Best way to permute contents of each column in numpy


What's the best way to efficiently permute the contents of each column in a numpy array?

What I have is something like:

>>> arr = np.arange(16).reshape((4, 4))
>>> arr
array([[ 0,  1,  2,  3],
       [ 4,  5,  6,  7],
       [ 8,  9, 10, 11],
       [12, 13, 14, 15]])

>> # Shuffle each column independently to obtain something like
array([[  8,  5, 10,  7],
       [ 12,  1,  6,  3],
       [  4,  9, 14, 11],
       [  0, 13,  2, 15]])

Solution

  • If your array is multi-dimensional, np.random.permutation permutes along the first axis (columns) by default:

    >>> np.random.permutation(arr)
    array([[ 4,  5,  6,  7],
           [ 8,  9, 10, 11],
           [ 0,  1,  2,  3],
           [12, 13, 14, 15]])
    

    However, this shuffles the row indices and so each column has the same (random) ordering.

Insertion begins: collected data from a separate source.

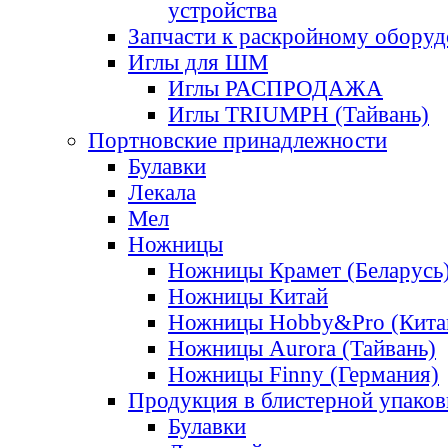
устройства
Запчасти к раскройному обору
Иглы для ШМ
Иглы РАСПРОДАЖА
Иглы TRIUMPH (Тайвань)
Портновские принадлежности
Булавки
Лекала
Мел
Ножницы
Ножницы Крамет (Беларусь
Ножницы Китай
Ножницы Hobby&Pro (Кита
Ножницы Aurora (Тайвань)
Ножницы Finny (Германия)
Продукция в блистерной упаков
Булавки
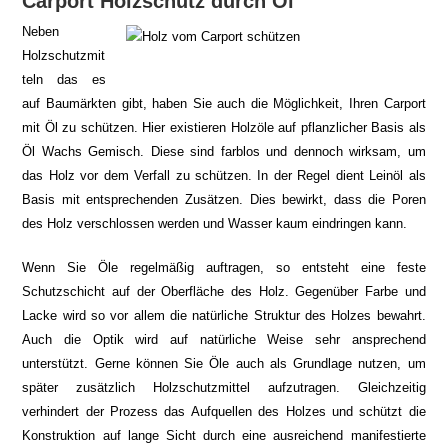
Carport Holzschutz durch Öl
Neben
Holzschutzmit
teln das es
auf Baumärkten gibt, haben Sie auch die Möglichkeit, Ihren Carport
mit Öl zu schützen. Hier existieren Holzöle auf pflanzlicher Basis als
Öl Wachs Gemisch. Diese sind farblos und dennoch wirksam, um
das Holz vor dem Verfall zu schützen. In der Regel dient Leinöl als
Basis mit entsprechenden Zusätzen. Dies bewirkt, dass die Poren
des Holz verschlossen werden und Wasser kaum eindringen kann.
Wenn Sie Öle regelmäßig auftragen, so entsteht eine feste
Schutzschicht auf der Oberfläche des Holz. Gegenüber Farbe und
Lacke wird so vor allem die natürliche Struktur des Holzes bewahrt.
Auch die Optik wird auf natürliche Weise sehr ansprechend
unterstützt. Gerne können Sie Öle auch als Grundlage nutzen, um
später zusätzlich Holzschutzmittel aufzutragen. Gleichzeitig
verhindert der Prozess das Aufquellen des Holzes und schützt die
Konstruktion auf lange Sicht durch eine ausreichend manifestierte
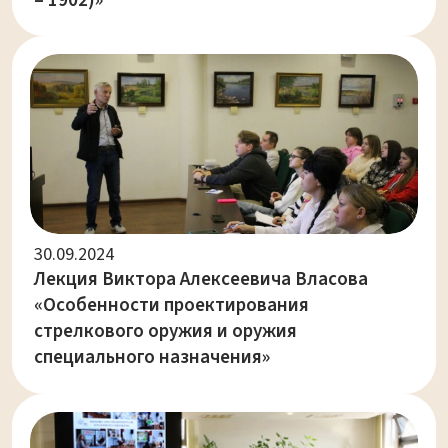
– 1902)»
30.09.2024
Лекция Виктора Алексеевича Власова
«Особенности проектирования
стрелкового оружия и оружия
специального назначения»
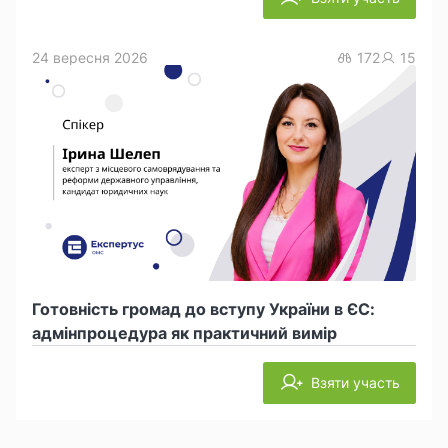
24 вересня 2026
172
15
Готовність громад до вступу України в ЄС:
адмінпроцедура як практичний вимір
Взяти участь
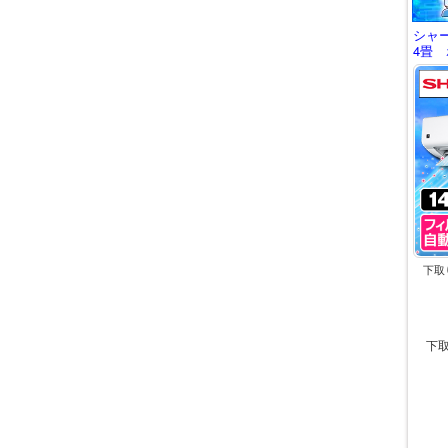
シャ
4畳 
下取
下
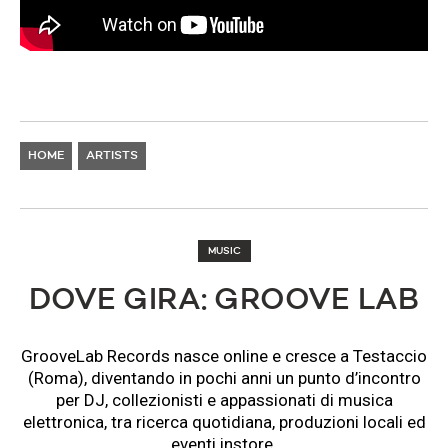
HOME
ARTISTS
MUSIC
DOVE GIRA: GROOVE LAB
GrooveLab Records nasce online e cresce a Testaccio
(Roma), diventando in pochi anni un punto d’incontro
per DJ, collezionisti e appassionati di musica
elettronica, tra ricerca quotidiana, produzioni locali ed
eventi instore.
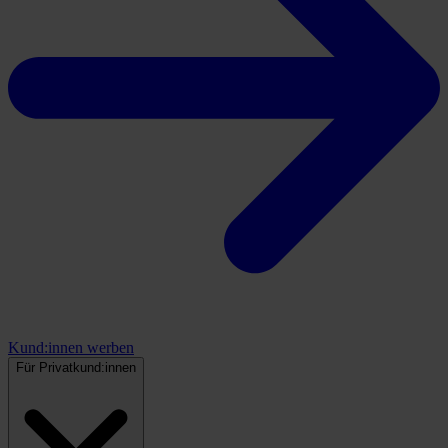
Kund:innen werben
Für Privatkund:innen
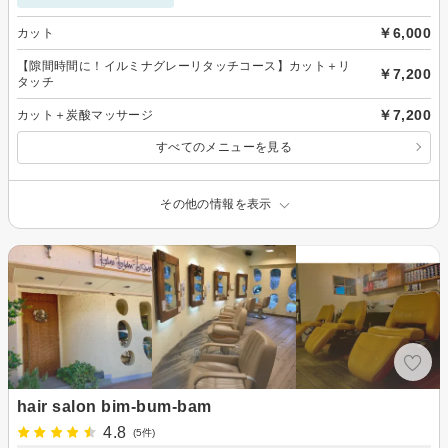
￥6,000
カット
【隙間時間に！イルミナグレーリタッチコース】カット＋リ
￥7,200
タッチ
￥7,200
カット＋炭酸マッサージ
すべてのメニューを見る
その他の情報を表示
hair salon bim-bum-bam
4.8
(5件)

    The simplest way of shuffling each column independently could be to loop over the columns and use np.random.shuffle to shuffle each one in place:

    for i in range(arr.shape[1]):
        np.random.shuffle(arr[:,i])
    

    Which gives, for instance:

    array([[12,  1, 14, 11],
           [ 4,  9, 10,  7],
           [ 8,  5,  6, 15],
           [ 0, 13,  2,  3]])
    

    This method can be useful if you have a very large array which you don't want to copy because the permutation of each column is done in place. On the other hand, even simple Python loops can be very slow and there are quicker NumPy methods such as the one provided by @jme.